Segment Open

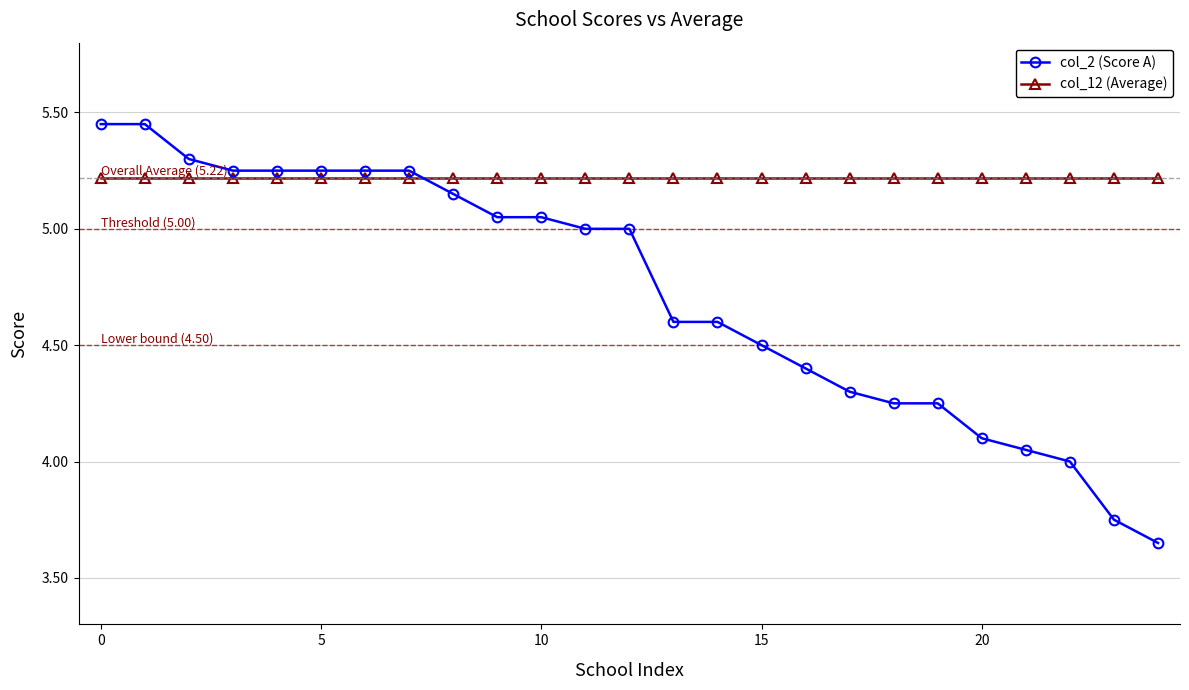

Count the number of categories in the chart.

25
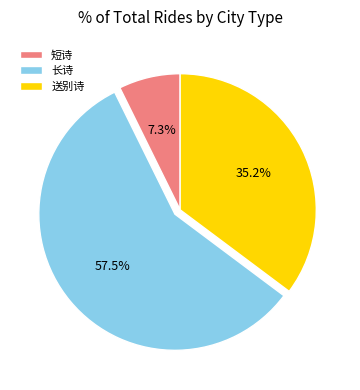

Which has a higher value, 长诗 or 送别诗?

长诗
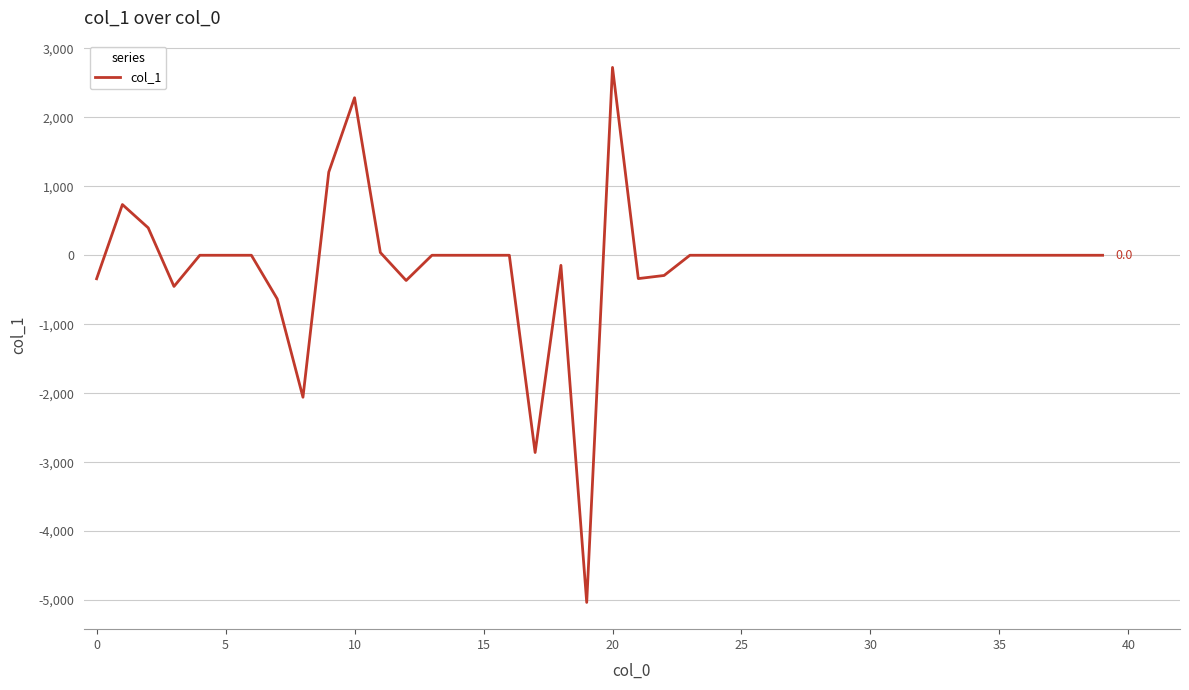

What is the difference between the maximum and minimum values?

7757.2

Segment Closed
Segment Open

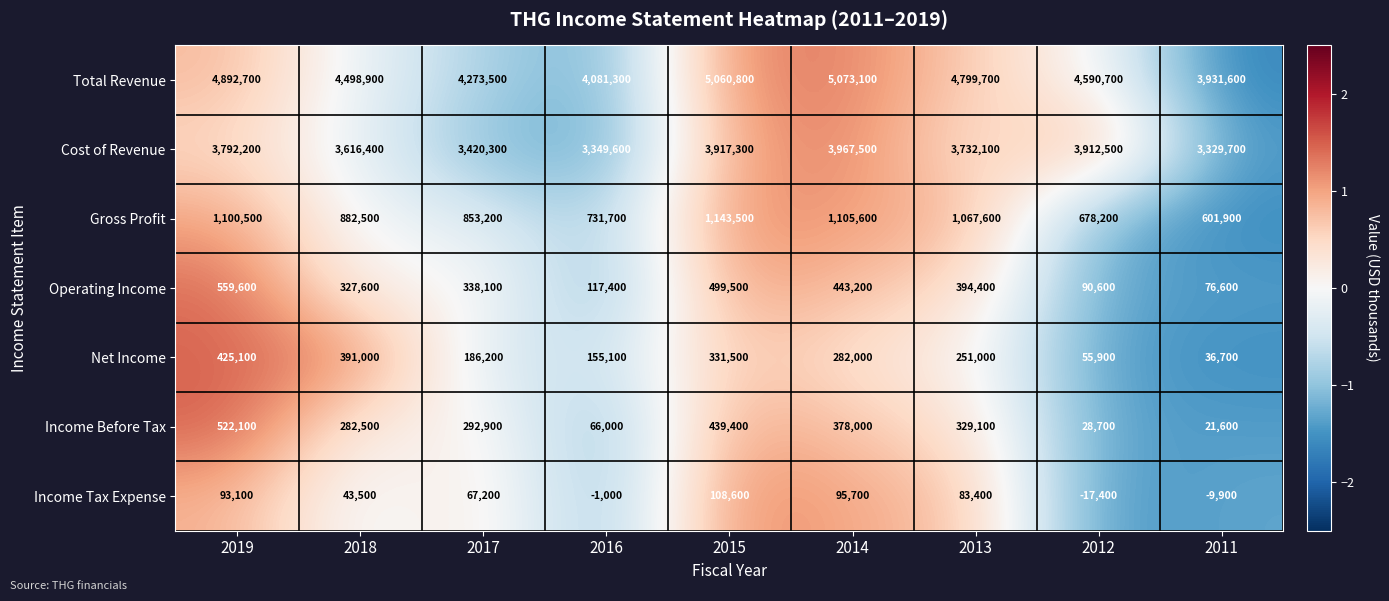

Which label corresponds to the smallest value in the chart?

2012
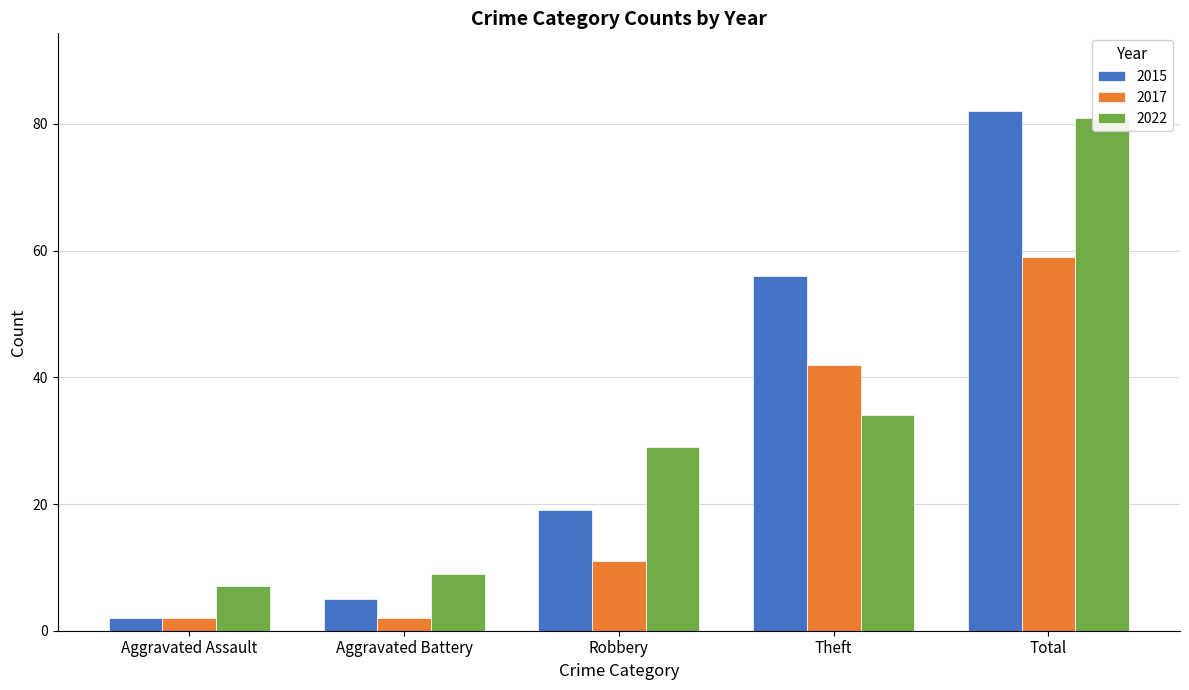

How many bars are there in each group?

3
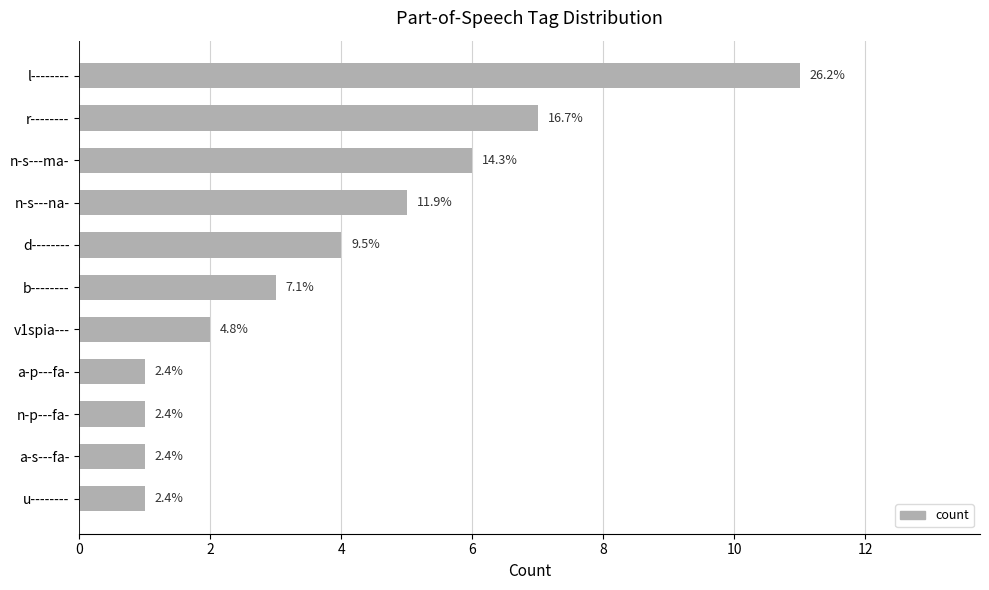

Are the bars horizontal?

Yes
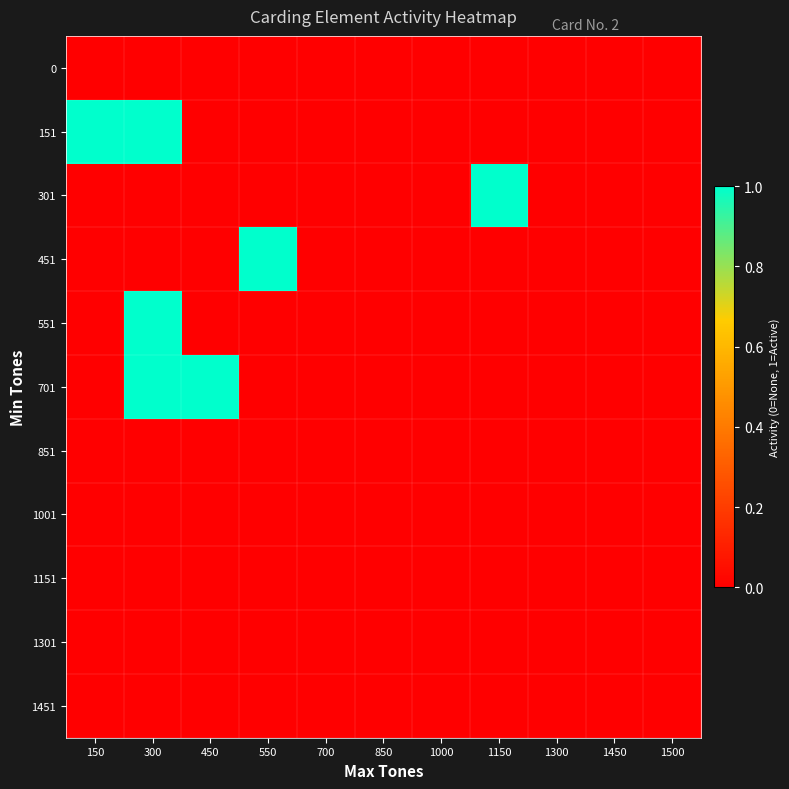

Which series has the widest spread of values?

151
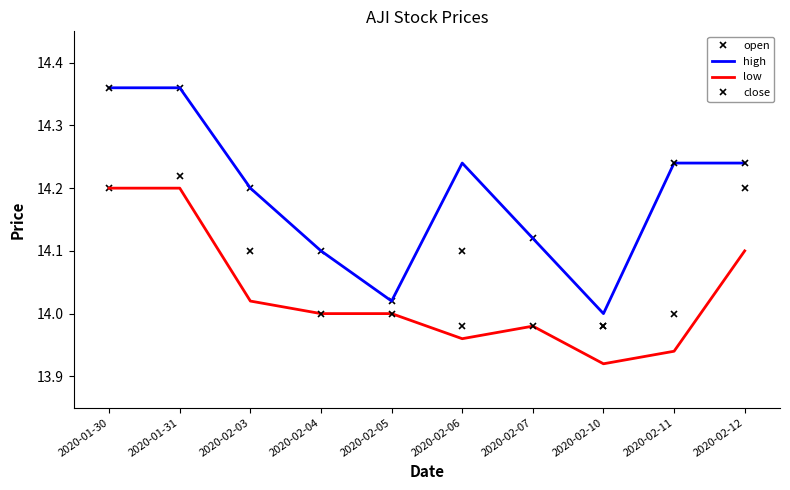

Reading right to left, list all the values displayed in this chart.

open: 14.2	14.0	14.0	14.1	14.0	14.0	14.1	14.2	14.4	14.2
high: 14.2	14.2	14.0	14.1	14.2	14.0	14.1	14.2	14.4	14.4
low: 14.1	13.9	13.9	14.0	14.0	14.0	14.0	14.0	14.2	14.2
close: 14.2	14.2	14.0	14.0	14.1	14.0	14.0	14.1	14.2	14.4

Segment Closed

> DESCRIPTION OF THE TASK
Edit the stretch from the line containing "Count the number of categories in the chart." through the line containing "What is the" by replacing "higher" with "greater" and keeping everything else the same. Return only those lines, and leave the pictures out.

> RESPONSE
Count the number of categories in the chart.

25

Which has a greater value, 长诗 or 送别诗?

长诗

What is the difference between the maximum and minimum values?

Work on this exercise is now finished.